Associated hypothesis
This work supports a FY24-25 Q2 hypothesis associated with KR5.1 (NOTE: Specific hypothesis number to be updated later, following Q2 planning):
Description
We have started generating OpenAPI specifications for the MediaWiki REST API. These specs will be used to streamline documentation management by reducing the dependency on humans to manually update the documentation when code changes occur. Utilizing industry standard OpenAPI definitions also unlocks new developer experiences (eg: SwaggerUI interactive documentation portal) powered and enables us to perform additional validation of our public documentation against actual code behavior so that we: a) know that the documentation accurately reflects the actual behavior of the endpoint, and b) reduce the risk of accidental breaking changes by applying API spec validation as part of the CI process.
This body of work will move us towards completing the spec definition and surfacing the SwaggerUI interactive documentation across Wikimedia projects. Currently, the REST API Sandbox page is only available on the test wiki site. Although we are starting with the MediaWiki REST APIs explicitly, we would also like to establish patterns for other teams to follow when creating and managing APIs.
Problem statement
Before we can fully realize the value of OpenAPI definitions, we need to have a mechanism for including and validating the responses in the documentation. Responses are not included in our generated specs, because they are not currently structured in code, in a reusable way. We will fill this gap by defining the expected responses as JSON objects, which will exist adjacent to the generated specs and can be referenced by them. By defining the expected responses as JSON objects instead of as PHP arrays in code, we can also ensure that the specs are more easily understood and can more easily be referenced in other areas of the documentation or interactive experiences.

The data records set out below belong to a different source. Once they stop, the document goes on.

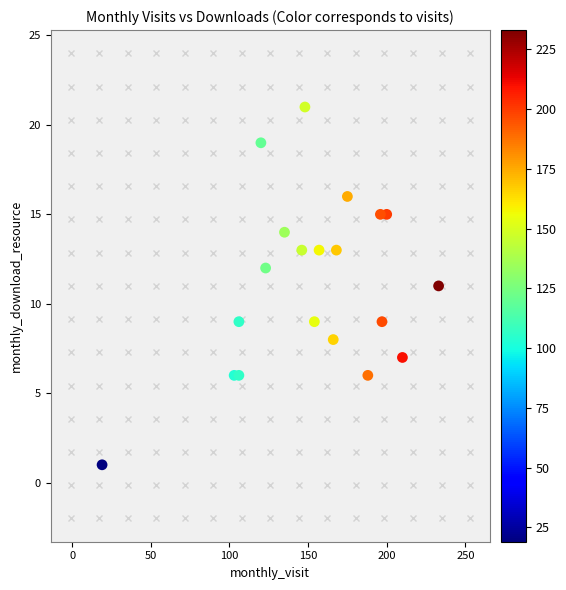

What is the range of Y values (max minus min)?

20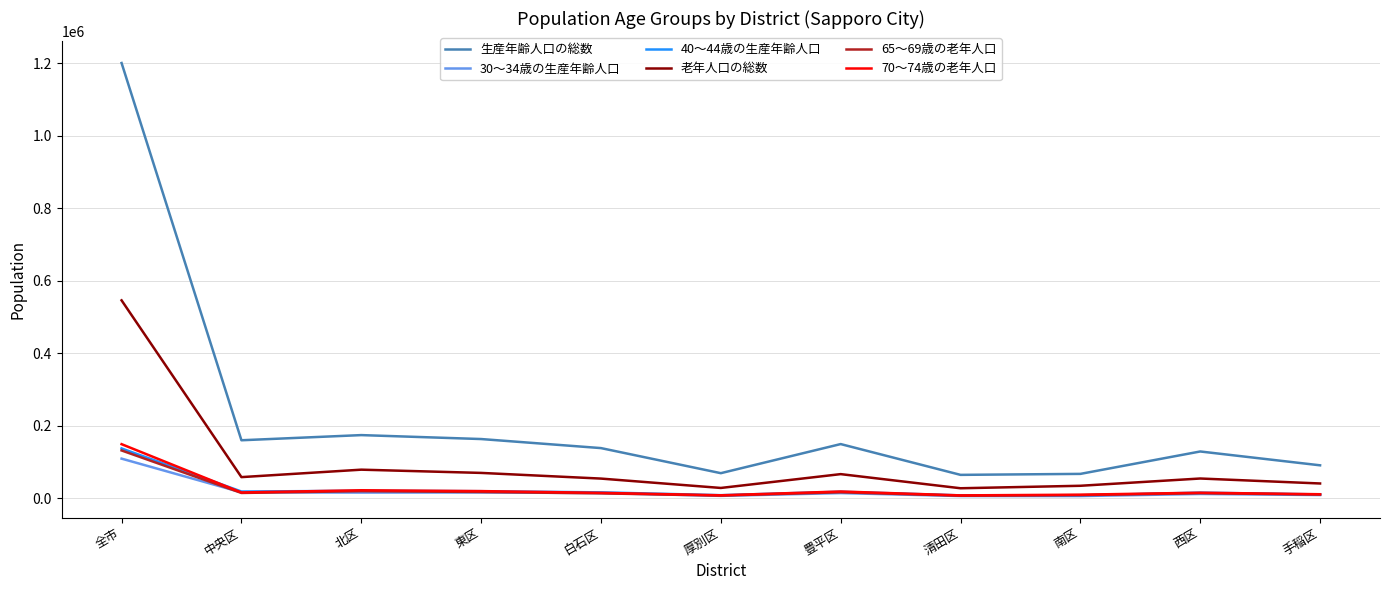

What is the smallest value displayed?

5437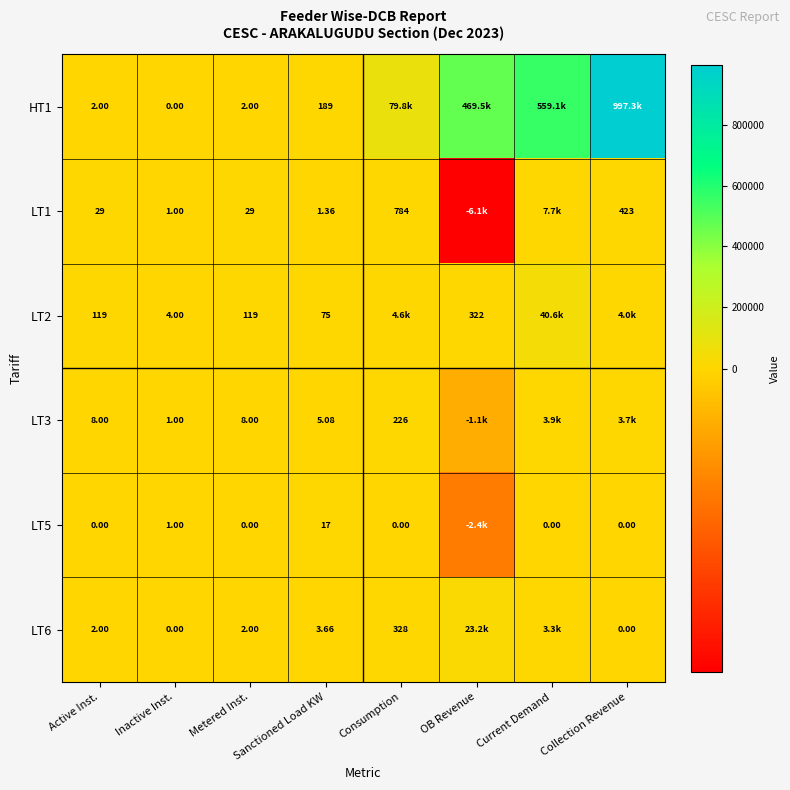

True or false: LT6 has a value of 5.3 at Sanctioned Load KW.

False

In addition, we do not currently have a mechanism that automatically validates that the documentation reflects reality. This makes our APIs more difficult to use, because breaking changes may accidentally be introduced, and/or documentation updates may lag behind changes in behavior, leading to a confusing and frustrating experience for developers adopting the MediaWiki REST API. Once we have reusable object models and expected responses, we can then build processes into the CI deployment pipelines to automatically capture and flag discrepancies between the documented responses and real world endpoint behaviors. This will improve the stability of our APIs and improve the developer experience.
_WE5.1.X_: If we represent all content module endpoint responses (10 in total) in our MediaWiki REST API OpenAPI spec definitions, we will be able to implement programmatic validation to guarantee that our generated documentation matches the actual responses returned in code.
- Conditions of acceptance
- Define reusable objects and endpoint response bodies as JSON schemas.
- Update generated OpenAPI schemas to reference the object and response bodies as inline definitions.
- Create reusable code for fetching the response specification, for validation against the actual response body in the test framework.
- Create reusable code for validating the specification against the actual response body. This will most likely utilize an off the shelf JavaScript based schema validator.
- For each endpoint, add the validation check to the relevant end-to-end endpoint tests in Mocha.
- Generate a discovery document that provides a directory of all modules currently installed on a given MediaWiki instance.
- Publish a canonical URL for the discovery document schema.
- [Stretch] Update the Sandbox to reference the discovery document to reference extensions and external services that should be listed.
- [Stretch] Add MediaWiki REST API schemas to schema.wikimedia.org
Out of scope
This work only captures response body definition and validation. This means that changes in input (eg: new query parameter option) will not be caught. This is by design; we will have a separate, follow up item that will allow us to automatically detect and respond to input changes that alter the behavior of the endpoint.